“Competition is a really great thing,” Fortescue’s Andrew Forrest has been reported as saying at a Shanghai dinner last night. But surely Forrest was being sarcastic, since he has recently called for iron ore companies to work together to cap production as they feel the pressure of falling iron ore prices.

Both Treasurer Joe Hockey and the Australian Competition and Consumer Commission’s Rod Sims have reacted sharply to Forrest’s proposal, with the latter suggesting it was “a matter of grave concern”. “In general terms, any attempt by Australian businesses to encourage competitors to restrict outputs is a matter of grave concern to the ACCC,” Sims said.

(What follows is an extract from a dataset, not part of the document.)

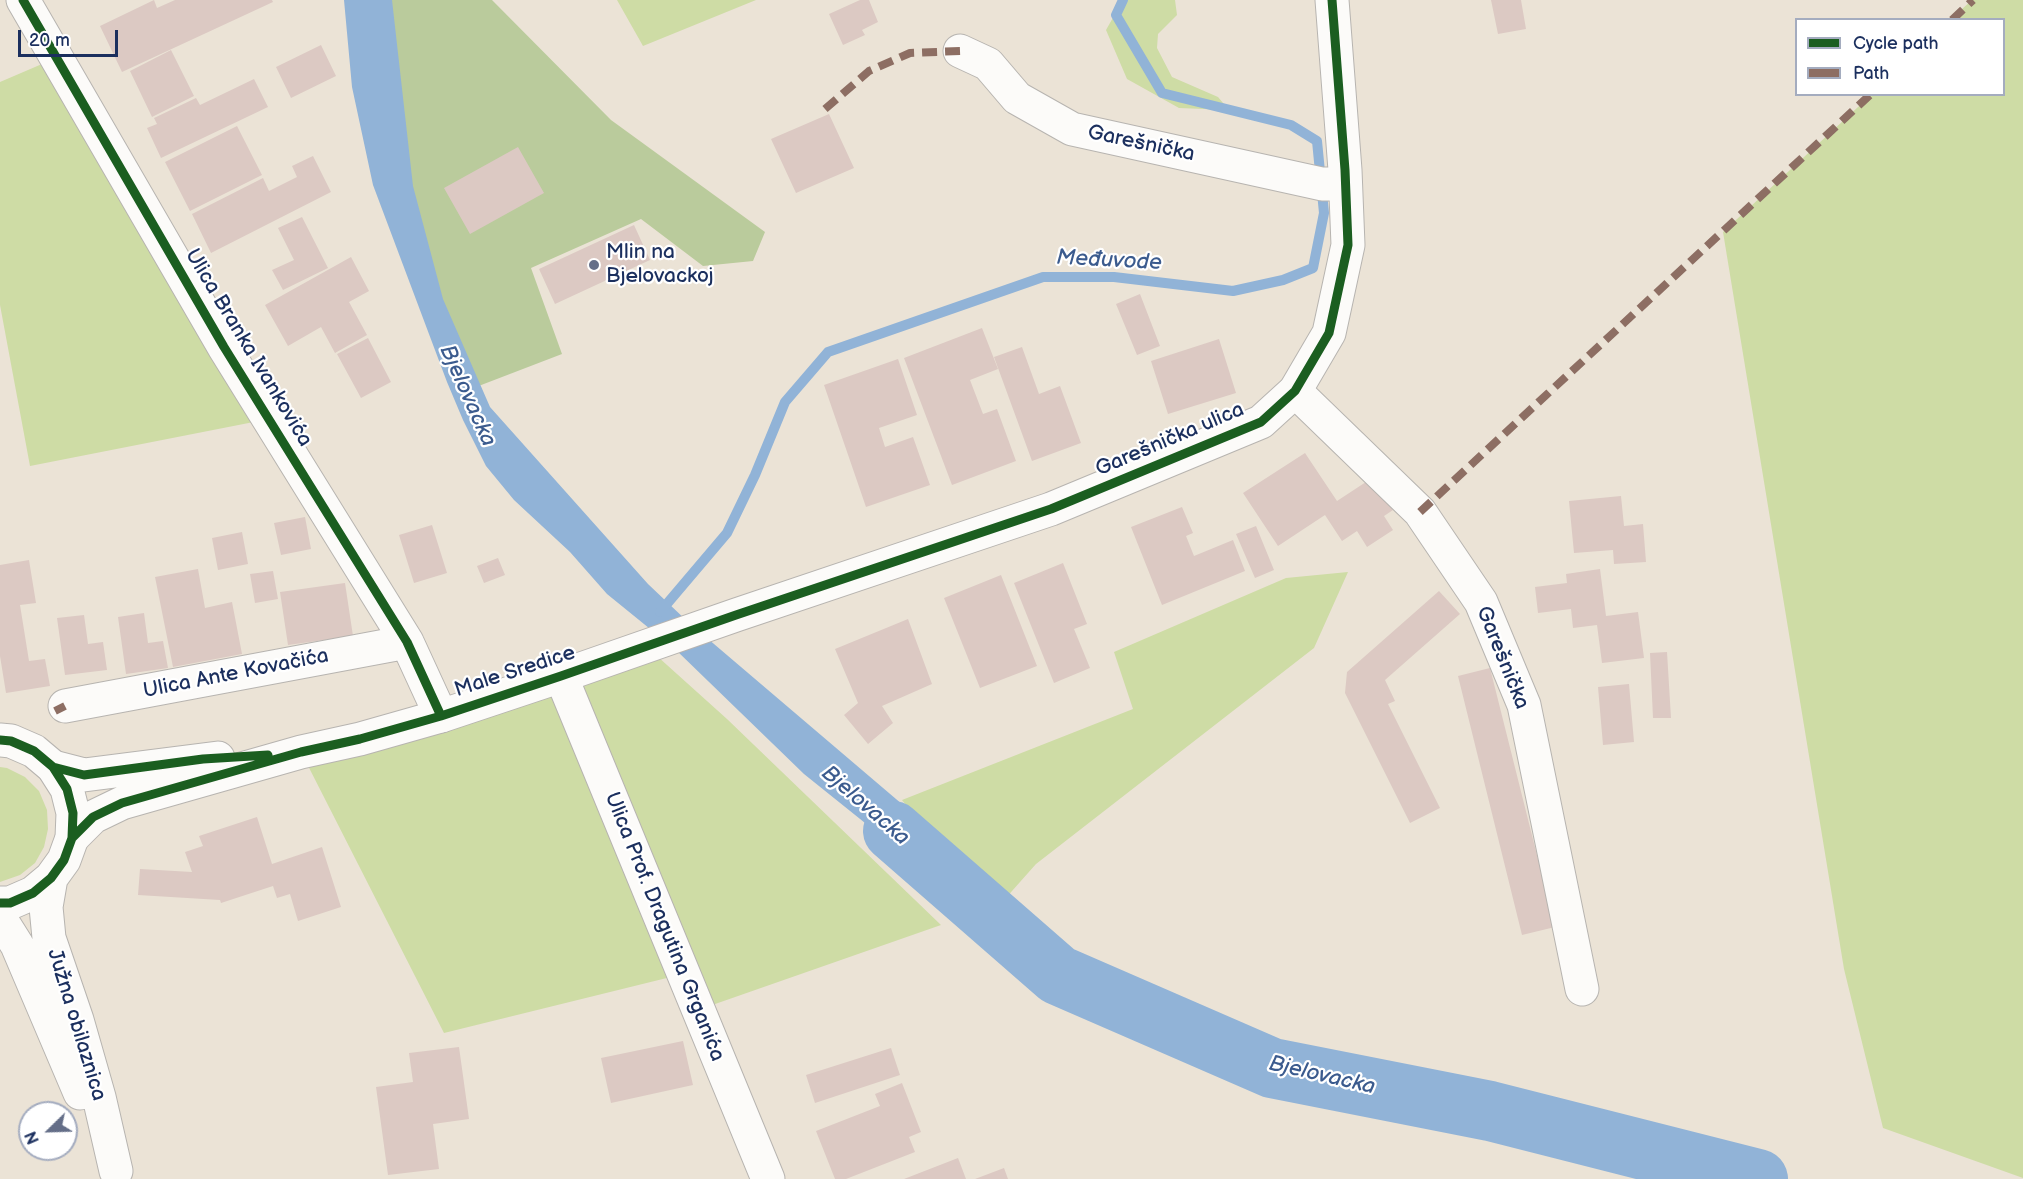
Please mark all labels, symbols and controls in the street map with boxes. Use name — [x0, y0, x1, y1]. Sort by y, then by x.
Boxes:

Unfortunately Forrest’s attitude is all too common across Australian business: competition is great, but only for everyone else. It’s a neat illustration of what divides the interests of business from the national interest — things too commonly reflexively linked both by business lobbyists and their media cheerleaders.

The Australian economy is already plagued by oligopolies and duopolies engendered by the comparatively small size of our domestic market, including some of our most important industries, like banking and the media. The ACCC is under constant pressure to approve mergers that will further entrench the dominance of oligopolists across the economy, and history shows that big firms are only too ready to exploit market power over consumers and other businesses.

Competition is indeed a really great thing. Too bad we’re seeing less of it, not more.